AWS states they "have reduced the infrastructure ready time by up to 42% for Windows Server 2022 Core". They note that Fargate Windows launch times can be divided into three high-level buckets: infrastructure ready time, container image pull time, and task startup time.

Infrastructure ready time encompasses the time needed to provision the underlying compute and progress to pulling the container image. Container image pull time involves containerd pulling and extracting the container image. Finally, task startup time covers the Fargate agent working with containerd to start the task containers with the appropriate configuration.

The AWS team pre-baked more efficient Windows Server AMIs specifically optimized for Fargate. This reduces the set-up required for each individual container thereby reducing potential latency and errors in the deployment process. Mark Nash, senior consultant with Contino, describes an image bakery as:

A codified, automated and repeatable process where you create custom images used for creating VMs, Containers or Disks. They can help speed up the provisioning time for a VM by baking the required configuration of the systems into the VM image rather than configuring it after the instance is built.

The team also enabled EC2 fast launch for Fargate Windows task launches. EC2 fast launch leverages pre-provisioned snapshots to minimize the need for reboots and complicated initialization steps during the Windows OS launch process.

Behind the scenes, EC2 fast launch creates a set of temporary t3 instances based on the provided settings. Snapshots of those instances are taken once they complete the standard launch steps. The original instances are terminated and the snapshots are used as needed to produce the requested instances. AWS has committed that "sufficient Fast Launch snapshots are available at all times for catering to the demand".

The team replaced a side-car-based networking proxy with an improved process that runs Fargate worker processes from within the task network namespace. This removes the need for the network proxy entirely. Finally, Fargate is now starting the instance bootstrap immediately after the Windows Server OS boot process is completed versus waiting for the EC2 Launch Agent to begin the process.
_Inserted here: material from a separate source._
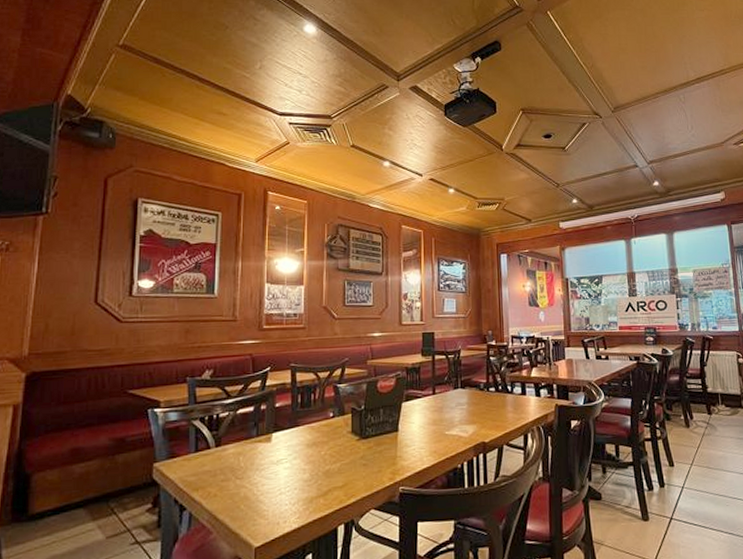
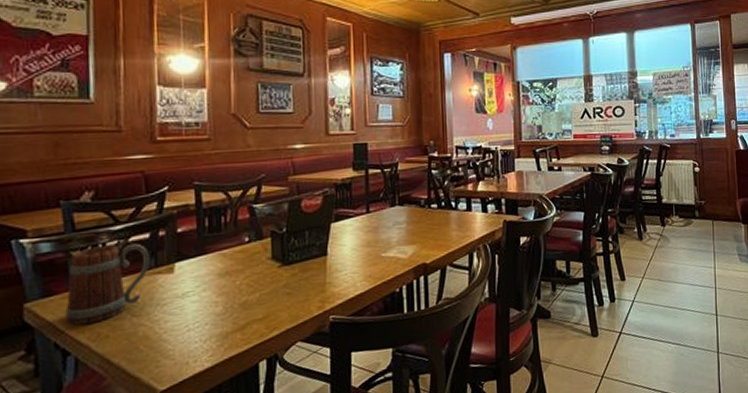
beer mug: none [185,415,253,484] -> present [65,243,151,325]

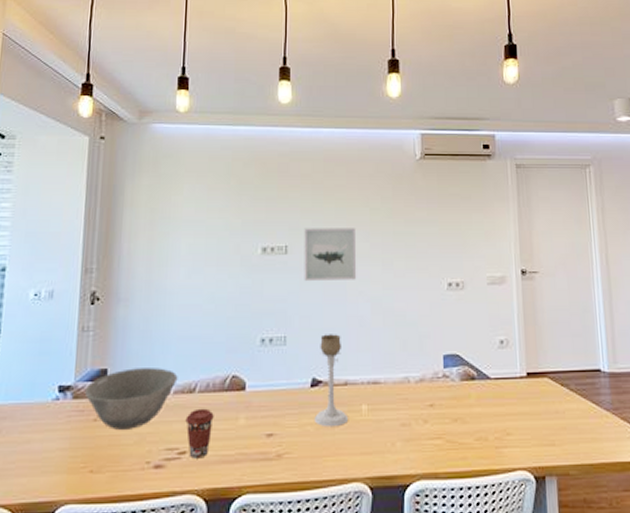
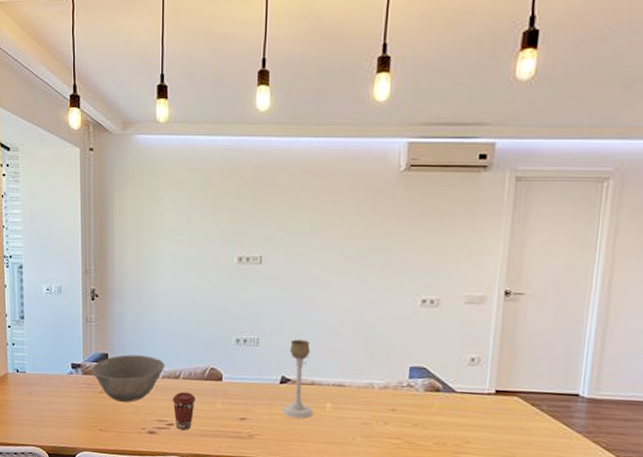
wall art: present [304,228,357,282] -> none [277,240,330,292]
The team has some recommendations to further improve the launch performance of Windows Server tasks running on Fargate. To make full use of the Fargate Windows cache, the containers need to be built on a recent Windows Server base image. New base container images are released by Microsoft on the second Tuesday of each month. The Fargate Windows cache only stores the latest and the previous month's Windows Server core base images.

The team also recommends using Windows Server 2022 Core images as they have a smaller footprint and therefore faster boot times. Part of that footprint reduction is achieved by not providing a GUI or Windows desktop features.

Google Cloud's closest equivalent service to AWS Fargate is Cloud Run. However, at the time of writing, Cloud Run does not support the Windows operating system for its containers. Azure's equivalent service is Azure Container Intances which has support for both Linux and Windows containers.

Windows is only available with AWS Fargate when running on Amazon ECS. There is no Windows support available when running Fargate on Amazone EKS. The improved launch times are available in all regions that AWS Fargate is available in.